The finding does not mean taking vaccines will be useless, Dr. Kelvin Kai-Wang To, one of the leading authors of the paper, told Reuters. "Immunity induced by vaccination can be different from those induced by natural infection." 

Researchers will need to wait for the results of vaccine trials to see how well they work, he said.

World Health Organization (WHO) epidemiologist Maria Van Kerkhove said on Monday that there was no need to jump to any conclusions in response to the Hong Kong case.

Broader look needed

"There's been more than 24 million cases reported to date," Van Kerkhove told a news conference in Geneva when asked about the matter. "We need to look at something like this on a population level."

For example, studies tracking larger numbers of cases over time are needed to better understand how strong and how long the neutralizing antibody response to the virus is in people who've recovered. The immune response also involves a type of white blood cells called T cells that are designed to attack a virus the next time they encounter it for longer-lasting protection.
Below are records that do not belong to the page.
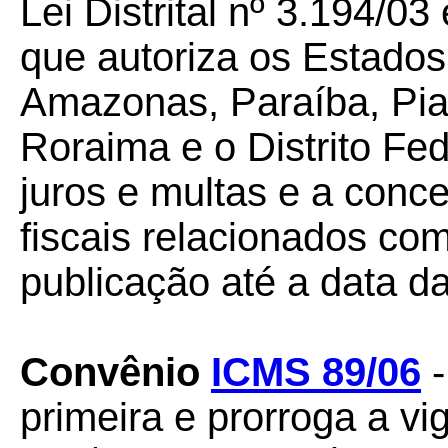
Lei Distrital nº 3.194/
que autoriza os Estado
Amazonas, Paraíba, Pia
Roraima e o Distrito Fed
juros e multas e a conc
fiscais relacionados c
publicação até a data da
Convênio
ICMS 89/06
-
primeira e prorroga a v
Instances of people discharged from hospitals and testing positive again for COVID-19 infection have been reported in mainland China. However, in those cases it was not clear whether they had contracted the virus again after full recovery—- as happened to the Hong Kong patient  — or still had the virus in their body from the initial infection.

The preliminary number of patients in China who tested positive again once being discharged from hospital was five per cent to 15 per cent, said Wang Guiqiang, an infectious diseases specialist in China's expert group for COVID-19 treatment, during a press briefing in May.

One explanation was that the virus still existed in the lungs of patients but was not detected in samples taken from upper parts of the respiratory tract, he said. Other possible causes were low sensitivity of tests and weak immunity that could lead to persistent positive results, he said.

Jeffrey Barrett, an expert and consultant with the COVID-19 Genome Project at Britain's Wellcome Sanger Institute, said in emailed comments to Reuters that it was very hard to make any strong inference from a single observation.

"Given the number of global infections to date, seeing one case of reinfection is not that surprising even if it is a very rare occurrence," he said.

To's team had stronger evidence of reinfection than some of the previous reports because it uses the genome sequence of the virus to separate the two infections, Barrett said in a comment to Science Media Centre.